Workers in Store for Pickup in Wage Growth

Press release from the issuing company

Wednesday, May 16th, 2012

Annual wage gains for private sector workers are likely to increase in the coming months, according to the preliminary second quarter Wage Trend Indicato (WTI) released today by Bloomberg BNA, a leading publisher of specialized news and information.

The index rose to 98.70 (second quarter 1976 = 100) from 98.42 in the first quarter.

"The latest WTI is pointing to an acceleration in the pace of wage growth later in the year," economist Kathryn Kobe, a consultant who maintains and helped develop Bloomberg BNA's WTI database, said. "We're seeing continued slow improvement in labor markets, and the outlook for future inflation is back up to where it was earlier this year," Kobe said.

Over its history, the WTI has predicted a turning point in wage trends six to nine months before the trends are apparent in the Department of Labor's employment cost index (ECI).
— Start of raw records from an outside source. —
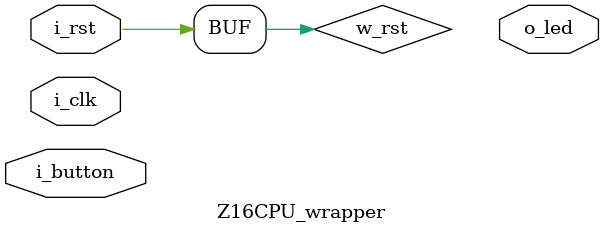
<source format=v>
module Z16CPU_wrapper(
  input  wire i_clk,
  input  wire i_rst,
  input  wire i_button,
  output wire [5:0] o_led
);

  reg r_clk = 1'b0;
  reg [31:0] r_counter = 32'h00000000;
  wire w_rst;
  wire w_button;
  wire [5:0] w_led;

  always @(posedge i_clk) begin
    if(r_counter == 32'd1350000) begin
      r_counter <= 32'h00000000;
      r_clk <= ~r_clk;
    end else begin
      r_counter <= r_counter + 32'h00000001;
      r_clk <= r_clk;
    end
  end

  assign w_rst = i_rst;
  assign w_button = ~i_button;
  assign w_led = ~o_led;

  Z16CPU CPU(
    .i_clk    (r_clk   ),
    .i_rst    (w_rst   ),
    .i_button (w_button),
    .o_led    (w_led   )
  );


endmodule
</source>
A sustained increase in the WTI forecasts greater pressure to raise private sector wages, while a sustained decline is predictive of a deceleration in the rate of wage increases.

Annual wage gains in the private sector are expected to move above the 1.9 percent year-over-year increase in the first quarter, as measured by the ECI. The WTI does not forecast the magnitude of wage growth, only the direction.

Reflecting recent economic conditions, five of the WTI's seven components made positive contributions to the preliminary second quarter reading, while two factors were negative.